TEXTE FOURNI:
##########
Le président des États-Unis Donald Trump a annoncé qu’il privilégierait des accords d’investissement avec les pays du golfe Persique plutôt que d’introduire un tarif de 20 % sur l’utilisation du détroit d’Ormuz. Cette déclaration a été faite moins de 24 heures après son annonce initiale concernant l’intention de prélever 20 % de la valeur des cargaisons des navires traversant le détroit.
Trump cherche désormais à établir des accords commerciaux et d’investissement avec chacun des pays du golfe Persique. Il a également précisé que le détroit resterait ouvert à tous, à l’exception de l’Iran. « Sur la base de conversations extrêmement productives avec les dirigeants du Moyen-Orient, j’ai décidé de remplacer le tarif de 20 % par des accords commerciaux et d’investissement que divers États du golfe Persique concluront avec les États-Unis », a déclaré le président américain sur Truth Social.
##########
INFORMATIONS FOURNIES:
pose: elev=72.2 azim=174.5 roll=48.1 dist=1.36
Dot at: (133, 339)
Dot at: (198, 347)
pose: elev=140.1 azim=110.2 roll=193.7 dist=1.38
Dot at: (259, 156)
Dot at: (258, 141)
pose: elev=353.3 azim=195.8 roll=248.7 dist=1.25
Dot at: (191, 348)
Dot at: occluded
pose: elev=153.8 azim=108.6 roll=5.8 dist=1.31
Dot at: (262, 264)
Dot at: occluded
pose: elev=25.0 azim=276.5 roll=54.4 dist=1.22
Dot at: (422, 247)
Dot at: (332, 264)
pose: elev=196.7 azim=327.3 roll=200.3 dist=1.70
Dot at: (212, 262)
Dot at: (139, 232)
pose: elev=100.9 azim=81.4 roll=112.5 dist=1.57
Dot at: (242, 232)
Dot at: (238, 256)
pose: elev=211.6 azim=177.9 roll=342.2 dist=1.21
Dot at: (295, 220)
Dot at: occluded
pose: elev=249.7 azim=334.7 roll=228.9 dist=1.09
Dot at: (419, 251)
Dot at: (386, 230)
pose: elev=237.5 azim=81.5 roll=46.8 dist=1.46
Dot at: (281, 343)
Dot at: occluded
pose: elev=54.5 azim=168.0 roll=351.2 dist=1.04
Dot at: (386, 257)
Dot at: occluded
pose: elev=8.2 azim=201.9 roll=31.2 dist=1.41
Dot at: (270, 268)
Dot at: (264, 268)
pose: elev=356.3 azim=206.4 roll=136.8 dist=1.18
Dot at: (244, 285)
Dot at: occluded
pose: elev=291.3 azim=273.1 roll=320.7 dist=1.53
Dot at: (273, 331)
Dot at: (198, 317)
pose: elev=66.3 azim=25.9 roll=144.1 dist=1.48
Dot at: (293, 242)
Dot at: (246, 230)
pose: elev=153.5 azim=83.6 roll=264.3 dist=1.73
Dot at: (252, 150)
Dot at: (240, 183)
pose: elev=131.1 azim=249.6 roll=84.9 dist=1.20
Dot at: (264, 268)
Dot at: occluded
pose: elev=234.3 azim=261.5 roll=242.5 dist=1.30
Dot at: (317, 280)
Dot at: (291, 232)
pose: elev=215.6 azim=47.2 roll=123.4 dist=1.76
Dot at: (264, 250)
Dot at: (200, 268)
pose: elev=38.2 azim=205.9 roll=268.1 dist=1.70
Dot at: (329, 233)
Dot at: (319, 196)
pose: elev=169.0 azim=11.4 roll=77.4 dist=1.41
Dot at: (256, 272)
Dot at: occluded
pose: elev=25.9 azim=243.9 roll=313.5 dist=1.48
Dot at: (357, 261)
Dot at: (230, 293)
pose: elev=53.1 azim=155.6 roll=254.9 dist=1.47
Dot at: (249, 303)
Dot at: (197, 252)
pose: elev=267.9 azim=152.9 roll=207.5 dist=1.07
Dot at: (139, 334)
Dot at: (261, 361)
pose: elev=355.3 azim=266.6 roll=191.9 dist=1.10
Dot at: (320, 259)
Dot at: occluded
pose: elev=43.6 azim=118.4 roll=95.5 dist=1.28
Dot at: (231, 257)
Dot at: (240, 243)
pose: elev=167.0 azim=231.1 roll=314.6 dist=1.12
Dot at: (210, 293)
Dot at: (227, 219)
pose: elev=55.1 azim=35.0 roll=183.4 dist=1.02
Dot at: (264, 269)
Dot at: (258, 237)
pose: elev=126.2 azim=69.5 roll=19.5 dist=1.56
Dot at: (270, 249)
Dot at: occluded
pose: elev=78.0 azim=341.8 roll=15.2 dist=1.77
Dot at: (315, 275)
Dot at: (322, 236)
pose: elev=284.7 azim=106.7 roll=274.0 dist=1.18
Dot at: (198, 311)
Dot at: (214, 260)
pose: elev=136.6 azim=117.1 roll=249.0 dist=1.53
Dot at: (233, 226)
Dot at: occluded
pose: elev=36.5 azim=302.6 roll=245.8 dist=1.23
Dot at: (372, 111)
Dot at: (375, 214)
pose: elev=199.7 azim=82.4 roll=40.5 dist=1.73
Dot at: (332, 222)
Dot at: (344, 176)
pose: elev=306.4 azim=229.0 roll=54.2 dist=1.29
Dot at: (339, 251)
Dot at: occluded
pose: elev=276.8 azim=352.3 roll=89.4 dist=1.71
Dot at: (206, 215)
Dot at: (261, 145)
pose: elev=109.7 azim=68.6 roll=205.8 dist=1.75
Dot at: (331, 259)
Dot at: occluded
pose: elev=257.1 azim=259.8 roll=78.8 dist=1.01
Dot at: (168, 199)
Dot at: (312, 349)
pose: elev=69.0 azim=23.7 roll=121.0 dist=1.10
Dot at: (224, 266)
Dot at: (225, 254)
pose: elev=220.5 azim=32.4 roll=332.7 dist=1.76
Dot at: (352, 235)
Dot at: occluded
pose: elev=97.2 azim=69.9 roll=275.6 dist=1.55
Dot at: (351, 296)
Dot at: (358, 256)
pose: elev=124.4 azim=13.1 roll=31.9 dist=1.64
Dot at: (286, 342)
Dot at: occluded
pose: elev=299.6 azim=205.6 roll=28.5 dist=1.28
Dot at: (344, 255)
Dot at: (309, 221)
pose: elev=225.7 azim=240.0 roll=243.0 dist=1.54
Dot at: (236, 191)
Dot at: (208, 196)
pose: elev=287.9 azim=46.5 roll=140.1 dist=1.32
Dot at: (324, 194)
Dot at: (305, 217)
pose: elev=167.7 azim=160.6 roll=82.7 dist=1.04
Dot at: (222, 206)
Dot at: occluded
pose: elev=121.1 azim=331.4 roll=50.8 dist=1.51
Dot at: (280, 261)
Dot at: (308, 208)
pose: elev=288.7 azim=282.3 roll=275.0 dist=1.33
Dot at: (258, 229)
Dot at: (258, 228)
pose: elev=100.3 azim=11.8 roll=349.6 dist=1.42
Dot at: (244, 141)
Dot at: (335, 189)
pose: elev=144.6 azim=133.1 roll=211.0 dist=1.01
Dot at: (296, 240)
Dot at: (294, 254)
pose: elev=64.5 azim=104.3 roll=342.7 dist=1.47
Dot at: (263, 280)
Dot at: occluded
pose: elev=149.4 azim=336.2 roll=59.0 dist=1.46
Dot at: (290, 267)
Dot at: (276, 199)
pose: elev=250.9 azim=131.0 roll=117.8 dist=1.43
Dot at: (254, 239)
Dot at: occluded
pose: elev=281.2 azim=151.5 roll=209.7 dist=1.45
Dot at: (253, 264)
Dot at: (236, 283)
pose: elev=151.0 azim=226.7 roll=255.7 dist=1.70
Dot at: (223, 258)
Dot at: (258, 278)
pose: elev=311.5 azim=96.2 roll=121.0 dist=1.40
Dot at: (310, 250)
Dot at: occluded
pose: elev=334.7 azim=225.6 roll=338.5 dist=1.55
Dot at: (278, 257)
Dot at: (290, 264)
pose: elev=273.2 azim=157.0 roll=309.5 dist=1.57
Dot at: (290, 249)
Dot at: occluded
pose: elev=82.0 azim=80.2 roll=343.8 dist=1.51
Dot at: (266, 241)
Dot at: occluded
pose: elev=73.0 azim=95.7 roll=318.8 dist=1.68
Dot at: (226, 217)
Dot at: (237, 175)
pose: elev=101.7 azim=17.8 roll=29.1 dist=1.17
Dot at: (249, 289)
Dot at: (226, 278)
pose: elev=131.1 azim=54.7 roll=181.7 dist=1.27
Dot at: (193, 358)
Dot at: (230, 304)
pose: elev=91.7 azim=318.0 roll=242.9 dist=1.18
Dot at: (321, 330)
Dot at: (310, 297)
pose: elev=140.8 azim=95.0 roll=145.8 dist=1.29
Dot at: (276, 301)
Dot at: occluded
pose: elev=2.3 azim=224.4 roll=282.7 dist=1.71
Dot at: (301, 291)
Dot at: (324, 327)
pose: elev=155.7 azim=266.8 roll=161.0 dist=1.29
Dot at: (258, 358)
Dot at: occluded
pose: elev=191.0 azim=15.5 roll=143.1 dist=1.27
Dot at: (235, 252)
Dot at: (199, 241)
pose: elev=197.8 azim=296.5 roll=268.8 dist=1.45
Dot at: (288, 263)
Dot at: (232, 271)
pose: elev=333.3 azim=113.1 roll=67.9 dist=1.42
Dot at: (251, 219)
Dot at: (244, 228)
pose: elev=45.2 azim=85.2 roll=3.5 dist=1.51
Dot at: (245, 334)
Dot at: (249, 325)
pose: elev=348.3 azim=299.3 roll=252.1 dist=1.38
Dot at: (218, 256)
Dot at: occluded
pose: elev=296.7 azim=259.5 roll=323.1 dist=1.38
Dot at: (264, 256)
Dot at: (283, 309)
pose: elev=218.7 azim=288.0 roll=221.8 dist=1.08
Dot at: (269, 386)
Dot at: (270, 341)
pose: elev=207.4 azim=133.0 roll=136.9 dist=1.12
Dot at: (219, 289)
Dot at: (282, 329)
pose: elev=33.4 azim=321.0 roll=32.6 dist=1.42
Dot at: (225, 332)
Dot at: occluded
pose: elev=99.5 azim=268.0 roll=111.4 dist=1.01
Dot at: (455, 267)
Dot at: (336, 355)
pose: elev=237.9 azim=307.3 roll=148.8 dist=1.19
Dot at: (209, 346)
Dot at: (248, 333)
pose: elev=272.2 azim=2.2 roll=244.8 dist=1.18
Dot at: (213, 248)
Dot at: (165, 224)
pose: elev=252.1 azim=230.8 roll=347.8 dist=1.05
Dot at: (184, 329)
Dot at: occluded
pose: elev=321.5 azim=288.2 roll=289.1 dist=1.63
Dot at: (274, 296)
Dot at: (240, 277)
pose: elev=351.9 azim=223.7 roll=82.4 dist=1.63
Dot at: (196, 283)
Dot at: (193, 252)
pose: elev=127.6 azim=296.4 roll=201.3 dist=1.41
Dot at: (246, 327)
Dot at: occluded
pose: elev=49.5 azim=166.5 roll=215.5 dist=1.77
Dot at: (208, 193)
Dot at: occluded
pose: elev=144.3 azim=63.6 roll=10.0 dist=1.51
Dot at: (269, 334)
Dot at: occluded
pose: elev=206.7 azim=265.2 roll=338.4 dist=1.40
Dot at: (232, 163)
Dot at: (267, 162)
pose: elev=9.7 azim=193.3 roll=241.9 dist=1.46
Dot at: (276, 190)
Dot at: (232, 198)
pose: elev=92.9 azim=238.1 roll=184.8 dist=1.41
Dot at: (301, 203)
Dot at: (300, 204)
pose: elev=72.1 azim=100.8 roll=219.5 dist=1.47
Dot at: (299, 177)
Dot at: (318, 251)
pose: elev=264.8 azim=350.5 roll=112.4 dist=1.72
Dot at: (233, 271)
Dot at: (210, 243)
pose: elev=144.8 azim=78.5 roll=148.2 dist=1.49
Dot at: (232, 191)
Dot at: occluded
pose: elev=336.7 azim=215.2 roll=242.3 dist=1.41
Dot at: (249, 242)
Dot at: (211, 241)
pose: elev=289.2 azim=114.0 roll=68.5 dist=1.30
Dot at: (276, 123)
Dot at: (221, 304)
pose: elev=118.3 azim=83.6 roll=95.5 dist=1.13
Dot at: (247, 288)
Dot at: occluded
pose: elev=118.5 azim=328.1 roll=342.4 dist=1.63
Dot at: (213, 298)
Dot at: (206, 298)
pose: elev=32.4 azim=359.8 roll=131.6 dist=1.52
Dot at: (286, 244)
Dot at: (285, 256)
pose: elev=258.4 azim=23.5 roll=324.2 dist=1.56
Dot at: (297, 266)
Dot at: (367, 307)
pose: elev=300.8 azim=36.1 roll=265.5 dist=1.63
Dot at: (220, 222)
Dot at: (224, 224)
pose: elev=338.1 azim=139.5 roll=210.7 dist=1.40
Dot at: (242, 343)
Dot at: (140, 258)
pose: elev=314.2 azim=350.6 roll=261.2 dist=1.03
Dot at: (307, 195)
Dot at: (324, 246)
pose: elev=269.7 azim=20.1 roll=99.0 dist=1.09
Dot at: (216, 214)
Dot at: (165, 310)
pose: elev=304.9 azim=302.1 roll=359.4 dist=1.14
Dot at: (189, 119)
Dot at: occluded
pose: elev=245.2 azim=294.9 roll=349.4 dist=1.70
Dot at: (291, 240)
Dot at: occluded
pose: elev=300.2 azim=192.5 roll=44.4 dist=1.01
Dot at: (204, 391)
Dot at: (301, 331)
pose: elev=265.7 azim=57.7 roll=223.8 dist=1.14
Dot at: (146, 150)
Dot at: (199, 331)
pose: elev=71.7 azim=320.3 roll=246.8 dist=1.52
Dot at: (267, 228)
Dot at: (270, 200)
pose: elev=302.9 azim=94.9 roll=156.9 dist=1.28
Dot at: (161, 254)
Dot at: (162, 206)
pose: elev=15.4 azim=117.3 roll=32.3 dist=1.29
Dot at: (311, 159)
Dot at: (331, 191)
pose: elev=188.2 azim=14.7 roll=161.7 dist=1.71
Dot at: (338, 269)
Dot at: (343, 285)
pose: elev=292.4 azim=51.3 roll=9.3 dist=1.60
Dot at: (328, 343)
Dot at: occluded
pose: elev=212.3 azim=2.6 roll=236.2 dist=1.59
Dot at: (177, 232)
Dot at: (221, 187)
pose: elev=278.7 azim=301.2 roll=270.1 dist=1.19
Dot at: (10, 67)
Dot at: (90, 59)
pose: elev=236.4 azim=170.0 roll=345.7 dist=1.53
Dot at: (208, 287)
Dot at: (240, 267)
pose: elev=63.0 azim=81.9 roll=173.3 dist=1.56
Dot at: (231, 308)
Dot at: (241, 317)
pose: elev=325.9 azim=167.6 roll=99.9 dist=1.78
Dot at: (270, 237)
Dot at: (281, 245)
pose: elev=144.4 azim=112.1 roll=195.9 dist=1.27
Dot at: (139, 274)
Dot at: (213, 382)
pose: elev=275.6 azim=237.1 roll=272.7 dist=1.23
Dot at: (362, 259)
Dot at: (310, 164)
##########
EXERCICES:
**a.** Répondez aux questions suivantes d'après le texte sur le détroit d'Ormuz :
(i) Quelle part de la valeur des cargaisons Donald Trump avait-il d'abord annoncé vouloir prélever ?
(ii) À quel pays le détroit ne restera-t-il pas ouvert ?
(iii) Sur quelle plateforme le président américain a-t-il fait la déclaration citée ?
**b.** Recopiez à l'identique le passage du texte sur le détroit d'Ormuz qui commence par les mots « Le président des » et s'achève par les mots « traversant le détroit. ».

RÉPONSES FOURNIES:
**a.**
(i) 20 % de la valeur des cargaisons des navires traversant le détroit.
(ii) L'Iran.
(iii) Truth Social.

**b.**
Le président des États-Unis Donald Trump a annoncé qu’il privilégierait des accords d’investissement avec les pays du golfe Persique plutôt que d’introduire un tarif de 20 % sur l’utilisation du détroit d’Ormuz. Cette déclaration a été faite moins de 24 heures après son annonce initiale concernant l’intention de prélever 20 % de la valeur des cargaisons des navires traversant le détroit.